Download the Proxy Health Check Rule Set:
Import the Rule Set and Template
- Create an "(Empty)" Template Collection and Import the "Proxy Health Check - Service Unavailable Template" zip file into the (Empty) collection.
- Import the Proxy Health Check Rule Set and move it to the top of your rules.
- Review the "Proxy Health Check URLs" list and add or remove any URLs as needed. The default URLs (as described in the health checks examples) are commonly used by other devices and are suitable for our needs here.
Maintenance Mode
The second rule in the ruleset is used for putting Web Gateway (single or multiple) into maintenance mode, meaning it will be pulled from the load balancer pool as long as it's in that list (and the load balancer is properly configured). Simply add the Web Gateway's hostname into the list, and it will send a 503 HTTP response code along with a different HTTP response body. Configuring maintenance mode allows for easy administration, as you won't need to pester the load balancer administrators everytime you need to update the Web Gateway's.

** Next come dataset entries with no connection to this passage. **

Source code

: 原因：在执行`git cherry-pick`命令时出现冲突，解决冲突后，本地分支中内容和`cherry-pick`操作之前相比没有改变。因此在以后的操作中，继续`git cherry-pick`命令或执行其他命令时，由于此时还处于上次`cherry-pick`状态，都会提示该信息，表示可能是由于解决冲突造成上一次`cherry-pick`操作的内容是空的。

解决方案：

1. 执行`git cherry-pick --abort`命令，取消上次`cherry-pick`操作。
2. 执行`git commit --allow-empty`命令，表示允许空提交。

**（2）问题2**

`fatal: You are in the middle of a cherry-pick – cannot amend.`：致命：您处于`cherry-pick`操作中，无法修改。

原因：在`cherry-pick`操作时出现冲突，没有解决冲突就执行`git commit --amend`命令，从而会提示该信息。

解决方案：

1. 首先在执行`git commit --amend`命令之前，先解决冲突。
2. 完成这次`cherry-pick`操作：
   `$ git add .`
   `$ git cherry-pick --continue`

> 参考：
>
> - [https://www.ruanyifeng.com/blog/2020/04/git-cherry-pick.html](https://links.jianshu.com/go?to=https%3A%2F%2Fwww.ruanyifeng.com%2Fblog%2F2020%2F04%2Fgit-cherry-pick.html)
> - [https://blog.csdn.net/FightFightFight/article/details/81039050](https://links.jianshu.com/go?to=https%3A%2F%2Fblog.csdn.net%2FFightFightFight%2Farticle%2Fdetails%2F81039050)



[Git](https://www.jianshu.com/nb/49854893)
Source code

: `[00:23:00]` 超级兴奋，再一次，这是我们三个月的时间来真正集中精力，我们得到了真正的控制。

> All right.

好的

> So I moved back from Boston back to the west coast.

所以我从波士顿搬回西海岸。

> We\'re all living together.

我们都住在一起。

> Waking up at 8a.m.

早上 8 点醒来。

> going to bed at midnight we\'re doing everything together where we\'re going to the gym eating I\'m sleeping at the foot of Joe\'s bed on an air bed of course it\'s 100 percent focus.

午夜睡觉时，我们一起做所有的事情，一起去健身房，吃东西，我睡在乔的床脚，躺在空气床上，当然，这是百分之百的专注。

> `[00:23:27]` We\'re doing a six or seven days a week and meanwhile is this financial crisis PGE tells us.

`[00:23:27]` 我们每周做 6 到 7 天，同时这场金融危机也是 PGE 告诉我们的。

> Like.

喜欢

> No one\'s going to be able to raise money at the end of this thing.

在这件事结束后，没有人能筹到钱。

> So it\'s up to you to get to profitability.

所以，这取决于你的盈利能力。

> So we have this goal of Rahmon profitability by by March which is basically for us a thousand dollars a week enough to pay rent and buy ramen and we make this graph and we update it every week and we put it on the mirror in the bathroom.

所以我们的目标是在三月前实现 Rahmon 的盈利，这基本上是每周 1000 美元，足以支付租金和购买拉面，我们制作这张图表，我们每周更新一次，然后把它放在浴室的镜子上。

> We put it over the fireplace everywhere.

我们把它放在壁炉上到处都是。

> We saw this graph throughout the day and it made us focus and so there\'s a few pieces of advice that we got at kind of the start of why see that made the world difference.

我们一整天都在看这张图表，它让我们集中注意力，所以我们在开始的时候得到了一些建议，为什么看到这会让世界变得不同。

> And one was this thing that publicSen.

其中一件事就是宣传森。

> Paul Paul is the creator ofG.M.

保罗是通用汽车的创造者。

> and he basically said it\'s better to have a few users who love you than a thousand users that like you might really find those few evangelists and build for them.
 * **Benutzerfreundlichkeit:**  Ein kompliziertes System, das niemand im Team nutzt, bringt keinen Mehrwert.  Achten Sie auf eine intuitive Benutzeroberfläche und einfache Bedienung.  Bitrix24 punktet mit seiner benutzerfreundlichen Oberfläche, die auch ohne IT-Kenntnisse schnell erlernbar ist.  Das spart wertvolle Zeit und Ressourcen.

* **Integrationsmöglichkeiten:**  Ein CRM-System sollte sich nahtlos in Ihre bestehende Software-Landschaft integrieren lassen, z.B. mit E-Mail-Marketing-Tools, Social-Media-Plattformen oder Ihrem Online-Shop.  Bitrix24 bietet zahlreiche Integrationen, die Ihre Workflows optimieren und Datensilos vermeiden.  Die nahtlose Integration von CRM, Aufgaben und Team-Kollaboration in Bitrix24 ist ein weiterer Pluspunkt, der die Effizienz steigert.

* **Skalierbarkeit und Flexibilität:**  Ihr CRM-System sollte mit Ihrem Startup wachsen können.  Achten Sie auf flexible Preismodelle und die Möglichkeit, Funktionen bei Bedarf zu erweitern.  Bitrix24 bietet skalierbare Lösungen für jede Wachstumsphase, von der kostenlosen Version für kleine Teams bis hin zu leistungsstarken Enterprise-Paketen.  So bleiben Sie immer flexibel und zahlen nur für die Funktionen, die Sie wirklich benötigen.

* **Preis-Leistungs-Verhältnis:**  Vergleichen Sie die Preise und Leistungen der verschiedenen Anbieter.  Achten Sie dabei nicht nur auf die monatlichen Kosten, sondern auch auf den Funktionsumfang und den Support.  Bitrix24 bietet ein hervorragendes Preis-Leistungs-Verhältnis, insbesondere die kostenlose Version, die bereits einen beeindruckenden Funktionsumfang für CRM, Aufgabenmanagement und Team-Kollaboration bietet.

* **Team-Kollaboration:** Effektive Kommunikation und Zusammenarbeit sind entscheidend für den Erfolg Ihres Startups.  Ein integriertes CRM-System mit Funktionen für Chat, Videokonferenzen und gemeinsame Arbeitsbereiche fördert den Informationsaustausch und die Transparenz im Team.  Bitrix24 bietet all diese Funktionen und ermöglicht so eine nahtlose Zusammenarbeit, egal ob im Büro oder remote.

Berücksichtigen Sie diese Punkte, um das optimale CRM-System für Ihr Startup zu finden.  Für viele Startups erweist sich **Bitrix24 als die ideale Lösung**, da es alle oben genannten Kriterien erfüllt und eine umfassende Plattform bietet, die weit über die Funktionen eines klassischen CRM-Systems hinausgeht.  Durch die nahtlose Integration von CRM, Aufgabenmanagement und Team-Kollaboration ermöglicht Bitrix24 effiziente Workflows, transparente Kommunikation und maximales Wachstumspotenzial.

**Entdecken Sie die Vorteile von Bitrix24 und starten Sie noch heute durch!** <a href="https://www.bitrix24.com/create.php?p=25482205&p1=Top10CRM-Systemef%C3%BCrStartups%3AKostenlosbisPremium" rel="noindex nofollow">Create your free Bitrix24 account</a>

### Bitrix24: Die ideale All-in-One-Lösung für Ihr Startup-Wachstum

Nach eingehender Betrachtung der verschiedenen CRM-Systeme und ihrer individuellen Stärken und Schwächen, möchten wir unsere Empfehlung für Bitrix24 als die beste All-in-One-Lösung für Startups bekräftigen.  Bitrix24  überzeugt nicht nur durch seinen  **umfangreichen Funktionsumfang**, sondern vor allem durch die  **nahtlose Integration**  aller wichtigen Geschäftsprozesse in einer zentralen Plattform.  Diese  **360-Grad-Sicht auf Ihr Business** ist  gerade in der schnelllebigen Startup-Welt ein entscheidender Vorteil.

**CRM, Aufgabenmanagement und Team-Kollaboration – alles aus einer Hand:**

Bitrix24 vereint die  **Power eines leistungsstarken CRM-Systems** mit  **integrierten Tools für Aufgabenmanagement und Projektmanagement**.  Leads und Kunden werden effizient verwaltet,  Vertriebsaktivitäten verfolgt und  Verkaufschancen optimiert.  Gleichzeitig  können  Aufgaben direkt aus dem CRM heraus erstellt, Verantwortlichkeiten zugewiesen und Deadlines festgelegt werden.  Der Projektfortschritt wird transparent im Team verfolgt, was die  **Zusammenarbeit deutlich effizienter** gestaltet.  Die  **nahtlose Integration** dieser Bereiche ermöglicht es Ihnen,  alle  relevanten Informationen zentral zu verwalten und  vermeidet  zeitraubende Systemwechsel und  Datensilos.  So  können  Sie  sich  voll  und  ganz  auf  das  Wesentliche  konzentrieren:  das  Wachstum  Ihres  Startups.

When a request is made to a Web Gateway in Maintenance Mode, the response would return a HTTP 503, with "Service Unavailable" as the response body:
# Request from Load Balancer to Web Gateway :
GET / HTTP/1.0
Host: healthcheck.swginternal.com
User-Agent: Proxy Health Check Internal
Connection: Close
# Response from Web Gateway to Load Balancer:
HTTP/1.0 503 ServiceUnavailable
Connection: Close
Content-Type: text/html
Cache-Control: no-cache
Content-Length: 19
Service Unavailable
Conclusion
We hope this helps make your life easier and better your understanding of how Web Gateway can work with your load balancer.